▶ _ACTIVITY 1_: Turn the lines of the rows, from the line containing "Diduga Jadi Lokasi" through the line containing "Отзывов пока нет, ваш может стать первы", inclusive, into a JSON list of strings with one string per line. Leave out blank lines and the picture markers.

▶ _QUOTED PASSAGE_:
-=-=-=-=-
In the First Two Weeks of the SR 99 Closure, Fewer People Drove Downtown and More People Changed Their Commute Time. Please Keep It Up!

We are now into the third week of WSDOT’s SR 99 closure and the first phase of the Seattle Squeeze, the data tells us some good news: Fewer people are driving in and out of our downtown in cars during peak hours! Although congestion and travel times are similar in many ways to before the SR 99 closure, WSDOT is reporting that vehicle volume on Seattle-area state highways has declined by one to six percent!

There’s more good news:

  • The morning commute is beginning earlier, meaning more people are changing their schedules and hours to help avoid gridlock during the normal rush hour period.
  • We’ve seen 50 percent fewer collisions compared to January 2018.
  • Biking in Seattle at places like the Fremont Bridge, 2nd Avenue, and the Spokane Street Bridge is WAY up! For example, last Friday, the number of bikes at those three key areas was up 20 percent compared to the same Friday last year.
  • King County Metro’s standby buses are estimated to have carried 30,307 riders on 871 trips since Jan. 12, the first full day of the closure.
  • According to King County Metro, during the first week of the Seattle Squeeze, ridership on the West Seattle Water Taxi was up 240 percent compared to the same time last year. Overall, the West Seattle Water Taxi has carried 17,853 riders since January 14.

Thank you for helping us get through this together. We appreciate everyone who has changed their habits to help reduce the number of cars traveling downtown and to make space on transit for others. Our entire region is coming together to take on this challenge and be part of the solution. 

At the City of Seattle, we’re also doing our part to make space on our roads and on transit, and be a model employer: We’ve hit our goal of having more than 20 percent of our workforce take steps like flex their hours, work compressed work weeks, or telework. Of the more than 11,000 employees who serve the public at the City of Seattle, nearly 23 percent now have an Alternative Work Arrangement with their supervisor – an increase of ten percent from where we were late last year. At our downtown campus that includes City Hall and the Seattle Municipal Tower, the number of employees in Alternative Work Arrangements is even higher: 32 percent!
-=-=-=-=-
▶ _DATA TO EXAMINE_:
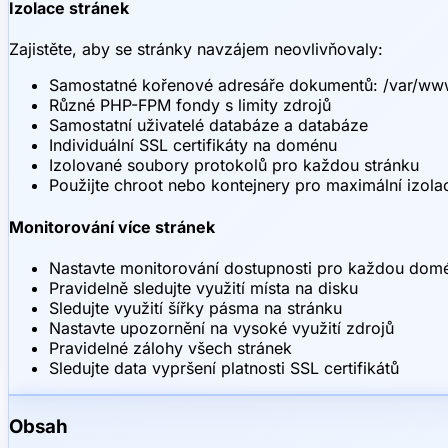
Izolace stránek
Zajistěte, aby se stránky navzájem neovlivňovaly:
Samostatné kořenové adresáře dokumentů: /var/www
Různé PHP-FPM fondy s limity zdrojů
Samostatní uživatelé databáze a databáze
Individuální SSL certifikáty na doménu
Izolované soubory protokolů pro každou stránku
Použijte chroot nebo kontejnery pro maximální izolac
Monitorování více stránek
Nastavte monitorování dostupnosti pro každou dom
Pravidelně sledujte využití místa na disku
Sledujte využití šířky pásma na stránku
Nastavte upozornění na vysoké využití zdrojů
Pravidelné zálohy všech stránek
Sledujte data vypršení platnosti SSL certifikátů
Obsah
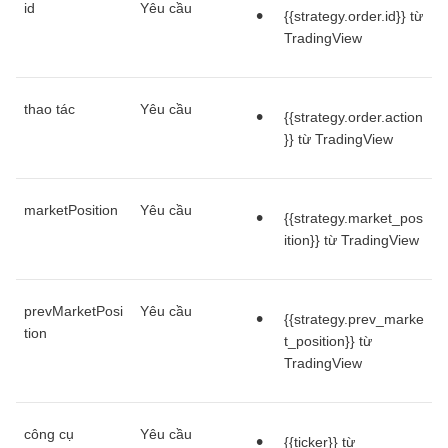
id
Yêu cầu
{{strategy.order.id}} từ
TradingView
thao tác
Yêu cầu
{{strategy.order.action
}} từ TradingView
marketPosition
Yêu cầu
{{strategy.market_pos
ition}} từ TradingView
prevMarketPosi
Yêu cầu
{{strategy.prev_marke
tion
t_position}} từ
TradingView
công cụ
Yêu cầu
{{ticker}} từ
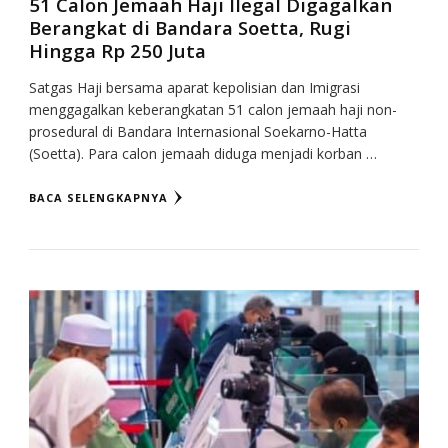
51 Calon Jemaah Haji Ilegal Digagalkan
Berangkat di Bandara Soetta, Rugi
Hingga Rp 250 Juta
Satgas Haji bersama aparat kepolisian dan Imigrasi
menggagalkan keberangkatan 51 calon jemaah haji non-
prosedural di Bandara Internasional Soekarno-Hatta
(Soetta). Para calon jemaah diduga menjadi korban …
BACA SELENGKAPNYA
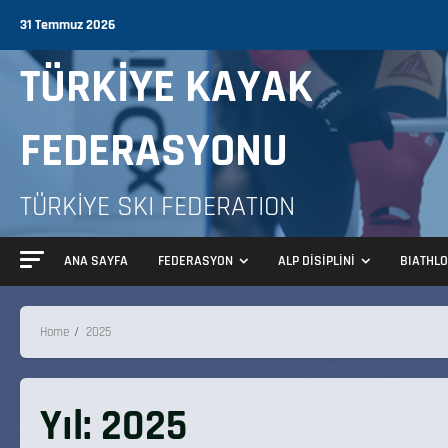
31 Temmuz 2026
TÜRKİYE KAYAK
FEDERASYONU
TÜRKİYE SKI FEDERATION
ANA SAYFA
FEDERASYON
ALP DİSİPLİNİ
BIATHL
Home
2025
Yıl:
2025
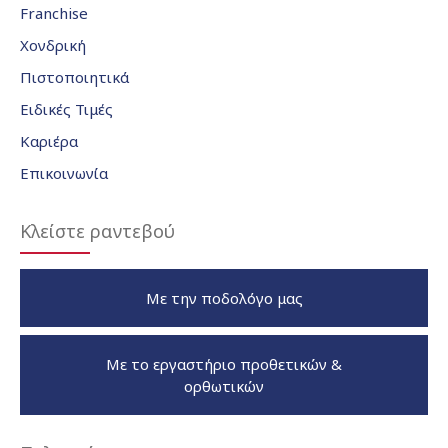
Franchise
Χονδρική
Πιστοποιητικά
Ειδικές Τιμές
Καριέρα
Επικοινωνία
Κλείστε ραντεβού
Με την ποδολόγο μας
Με το εργαστήριο προθετικών &
ορθωτικών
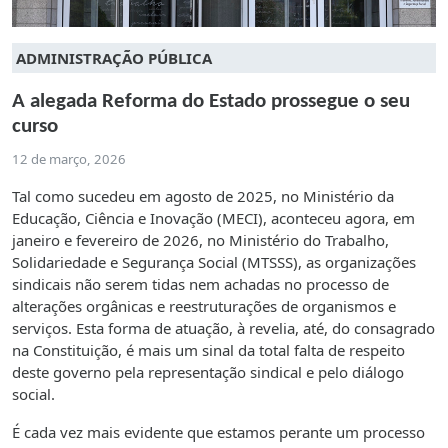
ADMINISTRAÇÃO PÚBLICA
A alegada Reforma do Estado prossegue o seu
curso
12 de março, 2026
Tal como sucedeu em agosto de 2025, no Ministério da
Educação, Ciência e Inovação (MECI), aconteceu agora, em
janeiro e fevereiro de 2026, no Ministério do Trabalho,
Solidariedade e Segurança Social (MTSSS), as organizações
sindicais não serem tidas nem achadas no processo de
alterações orgânicas e reestruturações de organismos e
serviços. Esta forma de atuação, à revelia, até, do consagrado
na Constituição, é mais um sinal da total falta de respeito
deste governo pela representação sindical e pelo diálogo
social.
É cada vez mais evidente que estamos perante um processo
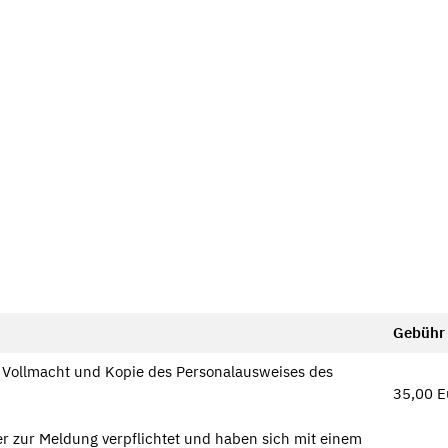
Gebühr
r Vollmacht und Kopie des Personalausweises des
35,00 
er zur Meldung verpflichtet und haben sich mit einem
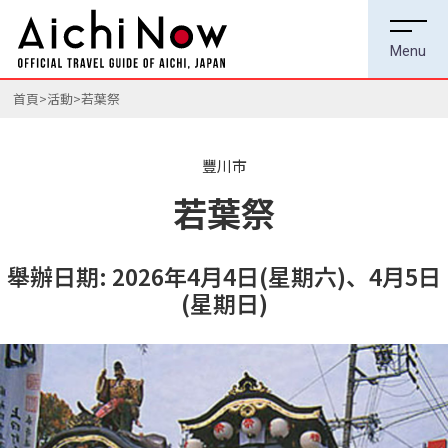
首頁
活動
若葉祭
豐川市
若葉祭
舉辦日期: 2026年4月4日(星期六)、4月5日
(星期日)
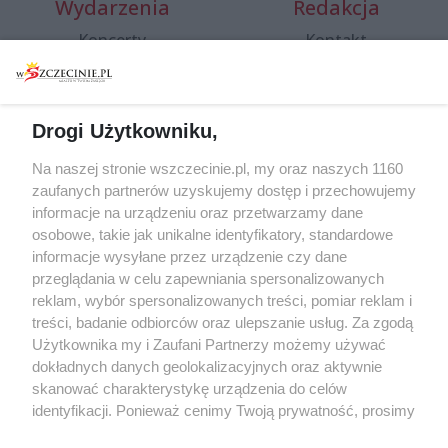
Wydarzenia
Redakcja
Koncerty
Kontakt
Warsztaty
Regulamin i polityka
prywatności
Spacery i oprowadzania
Reklama
Jarmarki, festyny, pchle
Drogi Użytkowniku,
targi
Redakcja
Na naszej stronie wszczecinie.pl, my oraz naszych 1160
Wernisaże
Specjalny koncert z okazji
zaufanych partnerów uzyskujemy dostęp i przechowujemy
20. urodzin portalu
Więcej
informacje na urządzeniu oraz przetwarzamy dane
wSzczecinie.pl
osobowe, takie jak unikalne identyfikatory, standardowe
Regulamin konkursów
informacje wysyłane przez urządzenie czy dane
śniadaniówka "Hej
przeglądania w celu zapewniania spersonalizowanych
Szczecin! Jest piątek!"
reklam, wybór spersonalizowanych treści, pomiar reklam i
treści, badanie odbiorców oraz ulepszanie usług. Za zgodą
Użytkownika my i Zaufani Partnerzy możemy używać
dokładnych danych geolokalizacyjnych oraz aktywnie
Partnerzy
skanować charakterystykę urządzenia do celów
identyfikacji. Ponieważ cenimy Twoją prywatność, prosimy
Praca Szczecin
o zgodę na korzystanie z tych technologii poprzez
the:protocol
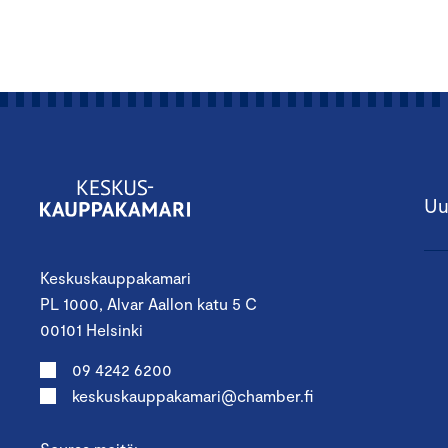
Uu
Keskuskauppakamari
PL 1000, Alvar Aallon katu 5 C
00101 Helsinki
09 4242 6200
keskuskauppakamari@chamber.fi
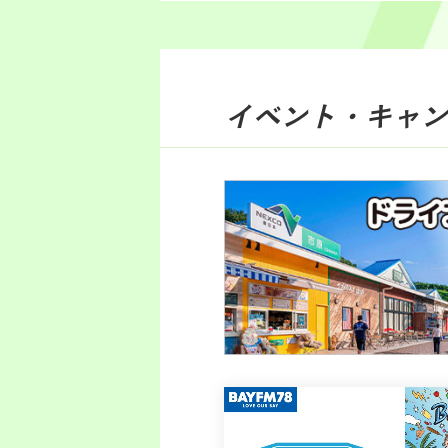
イベント・キャン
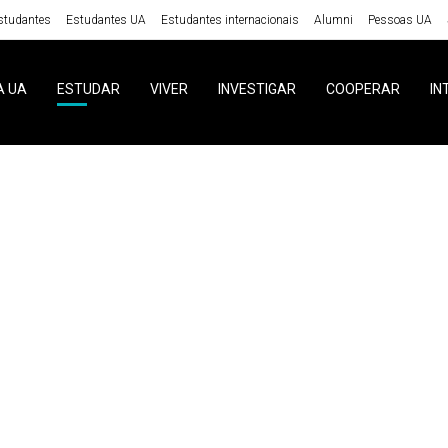
studantes
Estudantes UA
Estudantes internacionais
Alumni
Pessoas UA
A UA
ESTUDAR
VIVER
INVESTIGAR
COOPERAR
IN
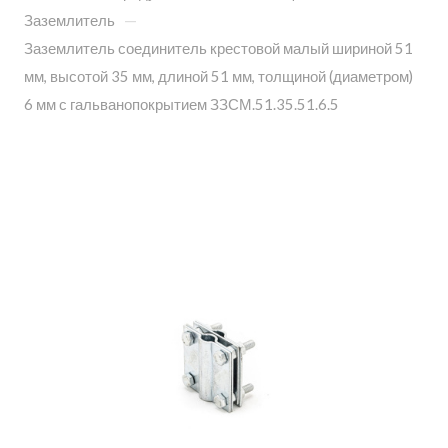
—
Заземлитель
Заземлитель соединитель крестовой малый шириной 51
мм, высотой 35 мм, длиной 51 мм, толщиной (диаметром)
6 мм с гальванопокрытием ЗЗСМ.51.35.51.6.5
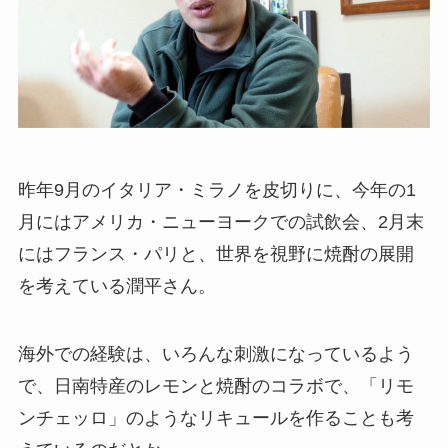
昨年9月のイタリア・ミラノを皮切りに、今年の1
月にはアメリカ・ニューヨークでの試飲会、2月末
にはフランス・パリと、世界を視野に焼酎の展開
を考えている潤平さん。
海外での経験は、いろんな刺激になっているよう
で、日南特産のレモンと焼酎のコラボで、「リモ
ンチェッロ」のようなリキュールを作ることも考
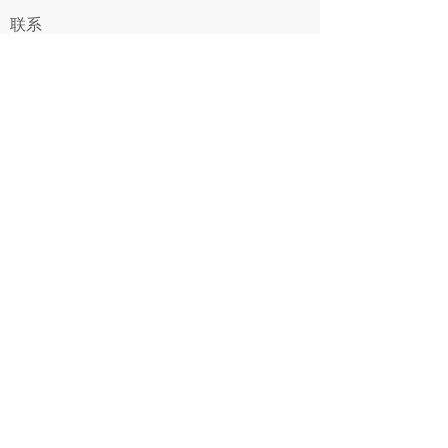
联系
联系人：孙总 15919100930
香洲总店地址：广东省珠海市香洲区健民路209
号1、6、7号商铺
名车城店
地址
：广东省珠海市香洲区上冲华威路
112号中之华大厦1楼
电话：0756-3861136
关注
奔龙微信公众号
奔龙官网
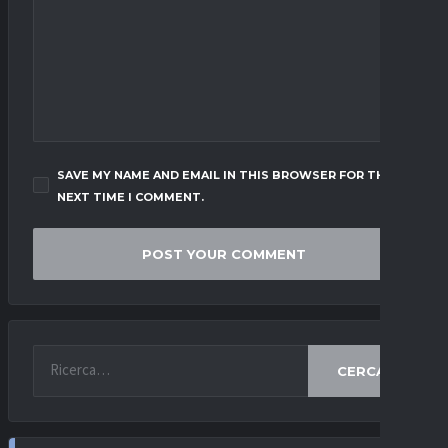
SAVE MY NAME AND EMAIL IN THIS BROWSER FOR THE
NEXT TIME I COMMENT.
CERCA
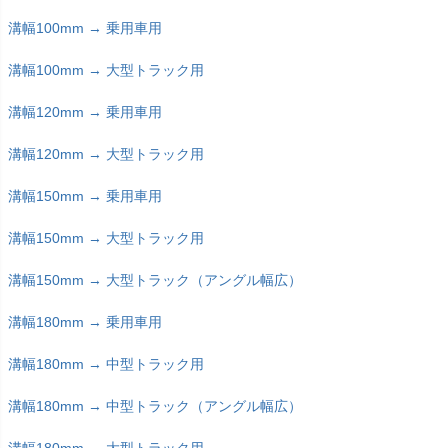
溝幅100mm → 乗用車用
溝幅100mm → 大型トラック用
溝幅120mm → 乗用車用
溝幅120mm → 大型トラック用
溝幅150mm → 乗用車用
溝幅150mm → 大型トラック用
溝幅150mm → 大型トラック（アングル幅広）
溝幅180mm → 乗用車用
溝幅180mm → 中型トラック用
溝幅180mm → 中型トラック（アングル幅広）
溝幅180mm → 大型トラック用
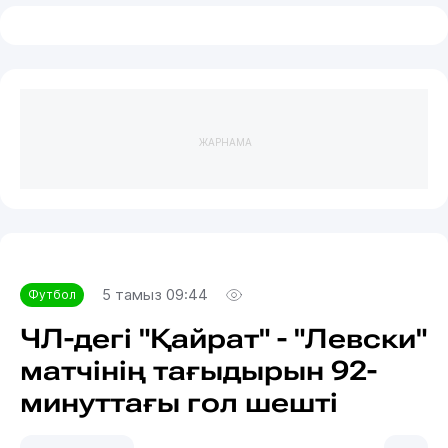
ЖАРНАМА
5 тамыз 09:44
Футбол
ЧЛ-дегі "Қайрат" - "Левски"
матчінің тағыдырын 92-
минуттағы гол шешті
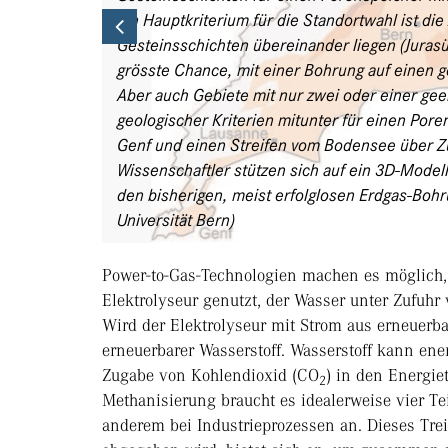
Ein Hauptkriterium für die Standortwahl ist di
Previous
Gesteinsschichten übereinander liegen (Juras
grösste Chance, mit einer Bohrung auf einen g
Aber auch Gebiete mit nur zwei oder einer gee
geologischer Kriterien mitunter für einen Pore
Genf und einen Streifen vom Bodensee über Z
Wissenschaftler stützen sich auf ein 3D-Mode
den bisherigen, meist erfolglosen Erdgas-Bo
Universität Bern)
Power-to-Gas-Technologien machen es möglich, 
Elektrolyseur genutzt, der Wasser unter Zufuhr 
Wird der Elektrolyseur mit Strom aus erneuerbare
erneuerbarer Wasserstoff. Wasserstoff kann ene
Zugabe von Kohlendioxid (CO
) in den Energie
2
Methanisierung braucht es idealerweise vier Te
anderem bei Industrieprozessen an. Dieses Tr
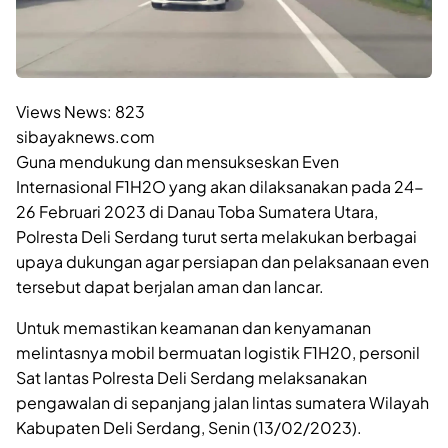
Views News:
823
sibayaknews.com
Guna mendukung dan mensukseskan Even
Internasional F1H2O yang akan dilaksanakan pada 24-
26 Februari 2023 di Danau Toba Sumatera Utara,
Polresta Deli Serdang turut serta melakukan berbagai
upaya dukungan agar persiapan dan pelaksanaan even
tersebut dapat berjalan aman dan lancar.
Untuk memastikan keamanan dan kenyamanan
melintasnya mobil bermuatan logistik F1H20, personil
Sat lantas Polresta Deli Serdang melaksanakan
pengawalan di sepanjang jalan lintas sumatera Wilayah
Kabupaten Deli Serdang, Senin (13/02/2023).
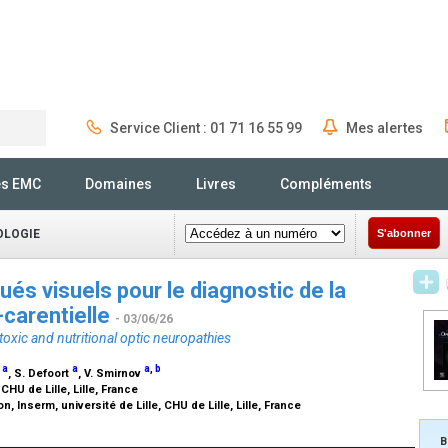
Service Client : 01 71 16 55 99
Mes alertes
Rechercher
és EMC
Domaines
Livres
Compléments
OLOGIE
S'abonner
ués visuels pour le diagnostic de la
-carentielle
- 03/06/26
 toxic and nutritional optic neuropathies
a
a
a
,
b
z
, S. Defoort
, V. Smirnov
CHU de Lille, Lille, France
, Inserm, université de Lille, CHU de Lille, Lille, France
B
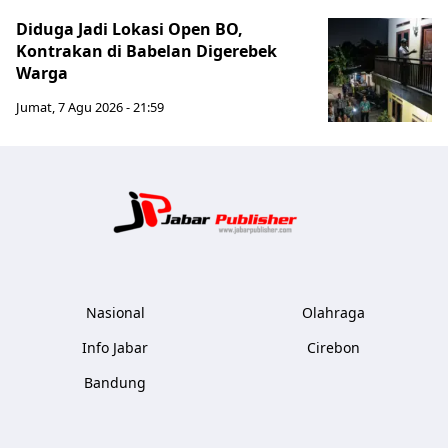
Diduga Jadi Lokasi Open BO,
Kontrakan di Babelan Digerebek
Warga
Jumat, 7 Agu 2026 - 21:59
Jabar Publ
Nasional
Olahraga
Info Jabar
Cirebon
Bandung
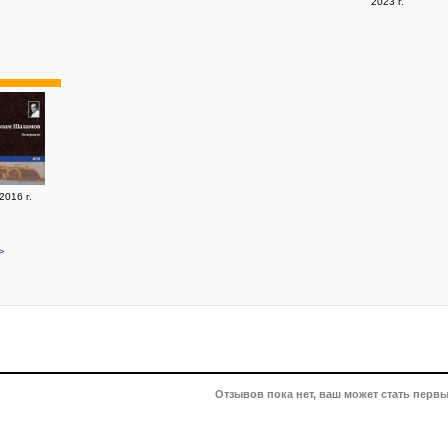
2023 г.
2016 г.
>
Отзывов пока нет, ваш может стать первы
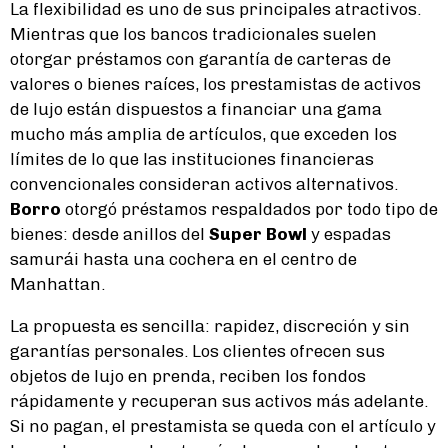
La flexibilidad es uno de sus principales atractivos.
Mientras que los bancos tradicionales suelen
otorgar préstamos con garantía de carteras de
valores o bienes raíces, los prestamistas de activos
de lujo están dispuestos a financiar una gama
mucho más amplia de artículos, que exceden los
límites de lo que las instituciones financieras
convencionales consideran activos alternativos.
Borro
otorgó préstamos respaldados por todo tipo de
bienes: desde anillos del
Super Bowl
y espadas
samurái hasta una cochera en el centro de
Manhattan.
La propuesta es sencilla: rapidez, discreción y sin
garantías personales. Los clientes ofrecen sus
objetos de lujo en prenda, reciben los fondos
rápidamente y recuperan sus activos más adelante.
Si no pagan, el prestamista se queda con el artículo y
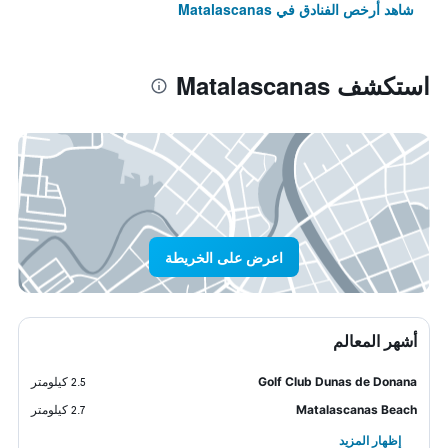
شاهد أرخص الفنادق في Matalascanas
استكشف Matalascanas
اعرض على الخريطة
أشهر المعالم
Golf Club Dunas de Donana
2.5 كيلومتر
Matalascanas Beach
2.7 كيلومتر
إظهار المزيد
-=-=-=-=-
▶ _ACTIVITY 2_: Copy the passage of the SR 99 closure article that runs from "Thank you for" through "of the solution.", inclusive.

▶ _TASK RESPONSE 1_:
[
  "Diduga Jadi Lokasi Open BO,",
  "Kontrakan di Babelan Digerebek",
  "Warga",
  "Jumat, 7 Agu 2026 - 21:59",
  "Jabar Publ",
  "Nasional",
  "Olahraga",
  "Info Jabar",
  "Cirebon",
  "Bandung",
  "2023 г.",
  "2016 г.",
  ">",
  "Отзывов пока нет, ваш может стать первы"
]

▶ _TASK RESPONSE 2_:
Thank you for helping us get through this together. We appreciate everyone who has changed their habits to help reduce the number of cars traveling downtown and to make space on transit for others. Our entire region is coming together to take on this challenge and be part of the solution.